São Paulo, 01 (AE) - E o jazz volta a ser o centro das atenções no 14.º Free Jazz Festival. Entre as 21 atrações escaladas para o festival, que começa em São Paulo no dia 15 de outubro, no Jockey Club, cerca de metade é de jazzistas no sentido mais estrito do termo. Os ingressos estarão à venda a partir da metade do mês. Custam entre R$ 45,00 e R$ 70,00 (informações pelo tel. 0800-21-2223). No Rio, o festival será entre 14 e 16 de outubro no Museu de Arte Moderna.
Entre os astros do jazz, estão o veterano pianista George Shearing; o pianista-revelação Jacky Terrasson; o saxofonista Joshua Redman (que já veio na edição de 1994); Nicholas Payton (que já veio em 1996 e volta com sua homenagem ao centenário de Louis Armstrong); o quarteto de Charles Lloyd; o conjunto Duke Ellingtons Cotton Club Revue e o trio Medeski, Martin & Wood. O quarteto de Charles Lloyd traz uma lenda da bateria, o músico Billy Higgins.
A homenagem a Duke Ellington traz de volta Clark Terry e outro baterista lendário, Louie Bellson. E ainda o grupo de sapateado The Williams Brothers Tap Dancers. "Eles deverão reviver os áureos tempos do Cotton Club", disse Zuza Homem de Melo, diretor artístico da mostra. Mas a conexão pop-eletrônica-rock não deixou de dar as caras. Vem o rock divertido da banda Cake (célebre pela bela versão do clássico da disco music, I Will Survive), além do duo inglês Orbital e Darren Emerson (líder da banda-projeto Underworld). O guitarrista Marc Ribot (ex-Lounge Lizards) chega com seu grupo Los Cubanos Postizos.

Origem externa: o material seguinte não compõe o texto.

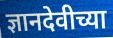
ज्ञानदेवीच्या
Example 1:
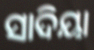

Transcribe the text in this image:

ସାଦିୟା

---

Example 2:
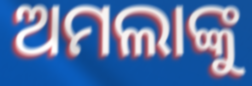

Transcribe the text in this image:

ଅମଲାଙ୍କୁ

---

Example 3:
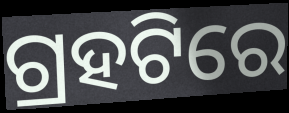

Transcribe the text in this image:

ଗ୍ରହଟିରେ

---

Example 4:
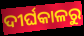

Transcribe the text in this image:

ଦୀର୍ଘକାଳରୁ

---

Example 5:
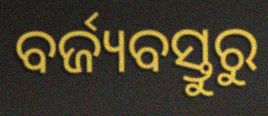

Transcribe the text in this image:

ବର୍ଜ୍ୟବସ୍ତୁରୁ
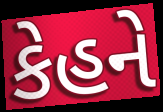
કેહને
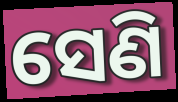
ସେଣି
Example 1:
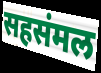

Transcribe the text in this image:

सहसंमल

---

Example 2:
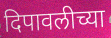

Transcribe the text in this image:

दिपावलीच्या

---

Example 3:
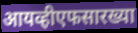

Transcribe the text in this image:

आयव्हीएफसारख्या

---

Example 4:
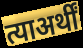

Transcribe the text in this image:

त्याअर्थीं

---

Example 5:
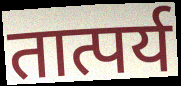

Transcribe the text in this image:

तात्पर्य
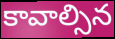
కావాల్సిన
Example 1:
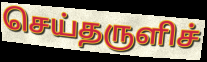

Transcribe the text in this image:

செய்தருளிச்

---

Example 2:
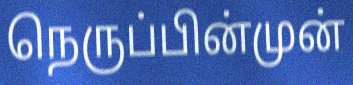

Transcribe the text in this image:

நெருப்பின்முன்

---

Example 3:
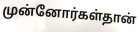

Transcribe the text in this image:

முன்னோர்கள்தான்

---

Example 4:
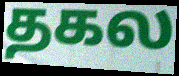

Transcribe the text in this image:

தகல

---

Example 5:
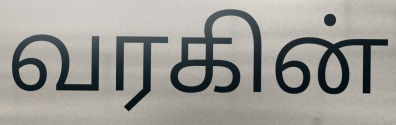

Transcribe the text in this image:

வரகின்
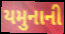
યમુનાની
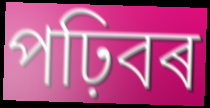
পঢ়িবৰ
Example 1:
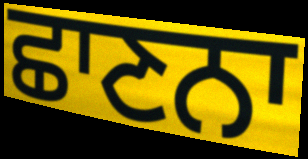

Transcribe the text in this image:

ਛਾਣਨਾ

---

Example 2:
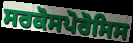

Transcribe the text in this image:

ਸਰਕੋਸਪੋਰੋਸਿਸ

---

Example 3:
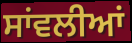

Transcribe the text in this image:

ਸਾਂਵਲੀਆਂ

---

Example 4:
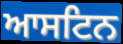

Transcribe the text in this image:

ਆਸਟਿਨ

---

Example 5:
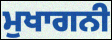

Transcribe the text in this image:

ਮੁਖਾਗਨੀ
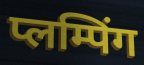
प्लम्पिंग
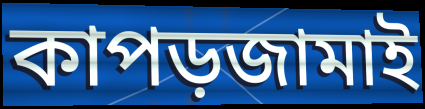
কাপড়জামাই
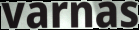
varnas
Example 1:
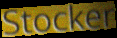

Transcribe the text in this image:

Stocker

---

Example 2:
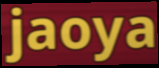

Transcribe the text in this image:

jaoya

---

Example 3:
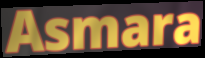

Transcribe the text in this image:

Asmara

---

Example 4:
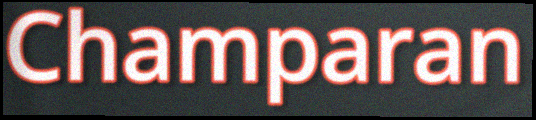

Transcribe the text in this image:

Champaran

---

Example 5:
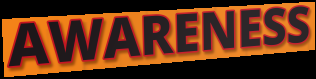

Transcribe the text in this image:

AWARENESS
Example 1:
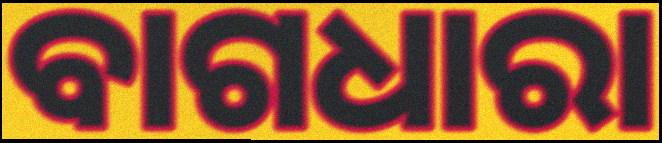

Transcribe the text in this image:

ବାଗଧାରା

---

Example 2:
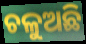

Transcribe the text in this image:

ଚଳୁଅଛି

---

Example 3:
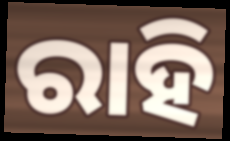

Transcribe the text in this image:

ରାହି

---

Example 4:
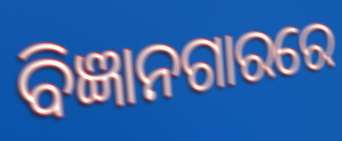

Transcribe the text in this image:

ବିଜ୍ଞାନଗାରରେ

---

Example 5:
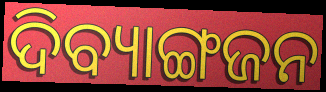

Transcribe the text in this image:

ଦିବ୍ୟାଙ୍ଗଜନ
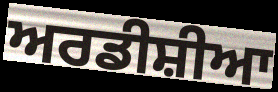
ਅਰਡੀਸ਼ੀਆ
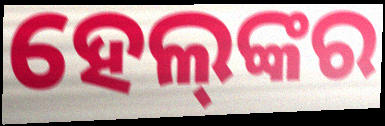
ହେଲ୍‌ଙ୍କର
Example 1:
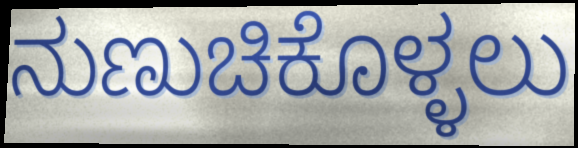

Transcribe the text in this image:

ನುಣುಚಿಕೊಳ್ಳಲು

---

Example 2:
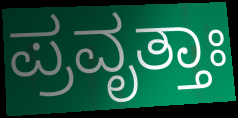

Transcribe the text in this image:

ಪ್ರವೃತ್ತಾಃ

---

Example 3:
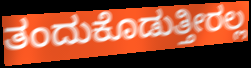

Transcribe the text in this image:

ತಂದುಕೊಡುತ್ತೀರಲ್ಲ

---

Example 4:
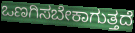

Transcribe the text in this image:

ಒಣಗಿಸಬೇಕಾಗುತ್ತದೆ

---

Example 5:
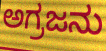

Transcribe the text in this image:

ಅಗ್ರಜನು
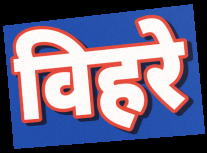
विहरे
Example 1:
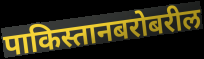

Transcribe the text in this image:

पाकिस्तानबरोबरील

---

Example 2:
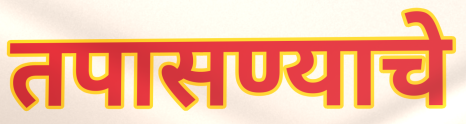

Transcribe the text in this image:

तपासण्याचे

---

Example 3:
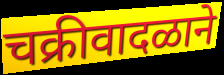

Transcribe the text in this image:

चक्रीवादळाने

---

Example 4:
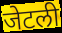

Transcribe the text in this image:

जेटली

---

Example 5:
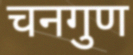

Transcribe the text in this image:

चनगुण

O blues mandou seu representante mais controverso: o guitarrista teenager branco Jonny Lang, que divide opiniões. Há quem não suporte as caretas e os falsetes de Lang. A maioria dos brasileiros é desconhecida, mas de talento reconhecido. O compositor e pianista Leandro Braga, que faz uma MPB instrumental (tem três prêmios Sharp no currículo), apresenta-se com sua banda. Também tem boas credenciais o arranjador Vittor Santos e sua novíssima big band e o Trio Madeira Brasil.
As divergências talvez surjam com o nome de Pedro Luís e a Parede, banda pop carioca que está longe de ser uma unanimidade. Resta ao Cake (e, com menor responsabilidade, à banda dance inglesa Propellerheads) o papel de anfitrião na noite do grande público, a exemplo do que fizeram Kraftwerk e Jeff Beck no ano passado.